とても難解な本だった。著者は、脆さに着目することが大事だという。脆いの反対が、反脆い(はんもろい)だ。
不確実なことに対して、筆者が推奨するのがバーベル戦略。バーベルは、両端が極端に重くて、中央には何もない形をしている。
これと同じように、極端な安全策と極端なリスクテイクをとったほうが成功する可能性が高いと考えている。
例えば、過去の偉大な作家は、外交官や公務員とある程度時間のある仕事に就きながら、一方で執筆をしていた。森鴎外などが該当する。
バーベル戦略は、不確実性を排除するのではなく、不確実性を手なずけることにつながる。

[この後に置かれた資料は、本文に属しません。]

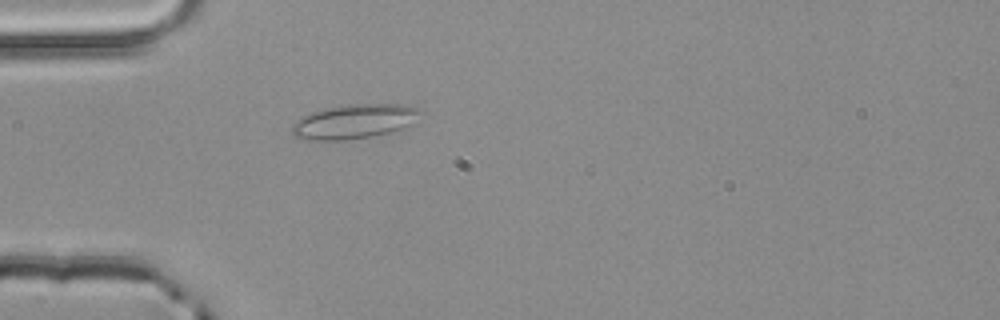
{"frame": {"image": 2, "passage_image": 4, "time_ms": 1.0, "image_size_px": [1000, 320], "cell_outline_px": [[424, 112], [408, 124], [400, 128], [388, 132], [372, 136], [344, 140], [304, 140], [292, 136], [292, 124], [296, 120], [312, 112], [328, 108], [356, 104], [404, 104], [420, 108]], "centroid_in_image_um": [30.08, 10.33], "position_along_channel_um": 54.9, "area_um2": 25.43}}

ブラック・スワンとは、巨大な影響をもたらす、大規模で、予測不能で、突発的な事象を意味している。
私たちは、ブラック・スワンを追跡することなど到底無理だし、衝撃の起こる確率を測定することもできない
月並みの国と果ての国が興味深い。
月並みの国とは、毎日小さな変動があるものの、ブラックスワンのような大きな変動が一気に来ないシステムのこと。
果ての国とは、普段の変動は少ないのに、何かの機会でとてつもない変更が起こるシステムのこと。
例えば、私たちの体重が月並みの国。現在の新型コロナ騒ぎは、果ての国の現象。中央集権型の政府にはうまく適応できるが、果ての国に対しては無力である傾向が高い。
また、よいシステムと、悪いシステムの話も印象的だった。
よいシステムは、失敗が起きるにしても小さく、独立している。
例えば、航空業界。飛行機は、墜落する度、次の墜落の可能性が小さくなる。
反対に、銀行は破綻すると、次に破綻する可能性が高くなる。